# ISO Baked Goods with Dried Apricots



## PA Baker (Sep 29, 2005)

I have a bag of dried apricots in the pantry that I'd like to use up but don't have any recipes for desserts/baked goods using them.  I'd like to do more than just dip them in chocolate.  Anyone have some good suggestions?


----------



## jkath (Sep 29, 2005)

Cut into strips, steep them in liquer for a couple of days (amaretto is a good one!) and then serve the mixture over vanilla ice cream.

Or... You can put them into a crock pot along with chicken, apricot preserves, chicken broth and sliced onions. It's really good.

Or....you can cut them into little pieces with cooking scissors, soak them in water till they're plumped up (about 20+ minutes) and add them to your favorite muffin recipe.

How's that?


----------



## Andy M. (Sep 29, 2005)

*Apricot Lemon Bread*

6 T Butter 
1 C Sugar 
2 Eggs
11/2 C Flour
1 1/2 tsp Baking Powder
1/4 tsp Salt
1/2 C Milk
1 Tb Grated Lemon Zest
1 Tb Lemon Juice
1 C Chopped Dried Apricot
1 C Chopped Walnuts

Preheat the Oven to 350 F. 

Grease a 9” loaf pan.

Melt butter & mix it in a bowl with the sugar. 

Add eggs one at a time & beat well. 

Combine the sifted flour, baking powder & salt and add the mixture to the bowl, alternating with the milk. Mix well. 

Fold in lemon zest & juice, apricots

Pour into the pan & level surface. 

Bake 50 to 60 minutes.


----------



## kadesma (Sep 29, 2005)

Pa,
When I make banana bread, my kids love to have nuts and other fruit added, so I often cut dried apricots and add to the batter.  I also dice up the apricots, mix with a little brown sugar and some cream cheese and use that to stuff things like dates or put into baked acorn squash...Hope this helps a little...
kadesma


----------



## PA Baker (Sep 30, 2005)

So many good ideas I'll have to go buy more apricots!   Thanks everyone!  Kadesma, I've been dreaming about banana bread lately (yes, I've been having weird food dreams!) and adding them into that sounds like a great idea!


----------



## SierraCook (Sep 30, 2005)

PA, here is one more use for your dried apricots.  I just bought the ingredients to make this recipe the other day.  The bars make great snacks to pack in lunches, etc.


Chewy Fruit & Oatmeal Bars

3/4 cup firmly packed brown sugar 
1/2 cup granulated sugar 
One 8-ounce container vanilla or plain low-fat yogurt 
2 egg whites, lightly beaten 
2 Tbsp. vegetable oil 
2 Tbsp. skim milk 
2 tsp. vanilla 
1-1/2 cups all-purpose flour 
1 tsp. baking soda 
1 tsp. ground cinnamon 
1/2 tsp. salt (optional) 
3 cups Quaker® Oats (quick or old fashioned, uncooked) 
1 cup diced dried mixed fruit, raisins, or dried cranberries 

Heat oven to 350°F. In large bowl, combine sugars, yogurt, egg whites, oil, milk, and vanilla; mix well.

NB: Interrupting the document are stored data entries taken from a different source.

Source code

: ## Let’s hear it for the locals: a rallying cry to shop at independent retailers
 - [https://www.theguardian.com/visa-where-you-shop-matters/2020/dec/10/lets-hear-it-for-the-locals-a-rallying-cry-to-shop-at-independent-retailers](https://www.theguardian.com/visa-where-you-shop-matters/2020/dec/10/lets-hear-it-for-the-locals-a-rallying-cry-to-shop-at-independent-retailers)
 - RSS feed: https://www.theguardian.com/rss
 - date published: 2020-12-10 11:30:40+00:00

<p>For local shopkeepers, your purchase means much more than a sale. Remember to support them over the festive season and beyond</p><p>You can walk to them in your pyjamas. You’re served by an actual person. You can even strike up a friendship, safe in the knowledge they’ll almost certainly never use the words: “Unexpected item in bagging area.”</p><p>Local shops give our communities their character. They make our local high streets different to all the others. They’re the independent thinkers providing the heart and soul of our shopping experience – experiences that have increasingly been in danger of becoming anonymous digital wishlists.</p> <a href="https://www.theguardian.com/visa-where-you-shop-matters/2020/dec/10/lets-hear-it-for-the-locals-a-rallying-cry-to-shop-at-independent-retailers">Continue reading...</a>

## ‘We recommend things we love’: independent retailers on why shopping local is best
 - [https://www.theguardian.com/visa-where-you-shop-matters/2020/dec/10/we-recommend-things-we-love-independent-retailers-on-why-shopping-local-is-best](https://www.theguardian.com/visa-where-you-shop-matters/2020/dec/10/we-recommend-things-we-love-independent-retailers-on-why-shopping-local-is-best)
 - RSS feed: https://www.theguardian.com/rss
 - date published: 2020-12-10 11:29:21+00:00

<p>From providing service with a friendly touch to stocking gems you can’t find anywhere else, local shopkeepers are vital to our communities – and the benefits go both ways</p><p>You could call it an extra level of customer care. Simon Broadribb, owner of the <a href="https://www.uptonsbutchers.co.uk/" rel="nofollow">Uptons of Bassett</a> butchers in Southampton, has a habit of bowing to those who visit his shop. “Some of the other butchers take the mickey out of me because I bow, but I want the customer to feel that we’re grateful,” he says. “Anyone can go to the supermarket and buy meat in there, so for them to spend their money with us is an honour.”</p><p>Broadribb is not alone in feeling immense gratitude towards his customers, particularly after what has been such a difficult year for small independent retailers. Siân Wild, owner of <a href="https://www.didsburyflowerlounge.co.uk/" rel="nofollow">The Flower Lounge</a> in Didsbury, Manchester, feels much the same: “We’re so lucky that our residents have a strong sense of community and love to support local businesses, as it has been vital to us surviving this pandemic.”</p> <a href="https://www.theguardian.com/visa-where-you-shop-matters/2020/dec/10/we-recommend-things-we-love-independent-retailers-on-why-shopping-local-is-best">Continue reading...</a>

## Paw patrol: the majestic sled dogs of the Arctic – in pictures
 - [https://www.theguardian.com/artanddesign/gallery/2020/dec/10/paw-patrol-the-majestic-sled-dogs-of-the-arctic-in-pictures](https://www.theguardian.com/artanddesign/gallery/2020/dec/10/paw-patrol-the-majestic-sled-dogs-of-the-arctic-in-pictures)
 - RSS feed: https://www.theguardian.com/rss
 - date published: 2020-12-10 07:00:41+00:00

In medium bowl, combine flour, baking soda, cinnamon, and salt; mix well. Add to yogurt mixture; mix well. Stir in oats and fruit. 

Spread dough onto bottom of ungreased 13x9-inch baking pan. 

Bake 28 to 32 minutes or until light golden brown. Cool completely on wire rack. Cut into bars. Store tightly covered.


----------



## kadesma (Sep 30, 2005)

Sierra,

this is great, my kids will love it and so will I..I have everything at hand so tomorrow bright and early, I'm bakin  
Thank you

kadesma


----------



## PA Baker (Oct 1, 2005)

Sierra, those sound wonderful!  Thanks!!!


----------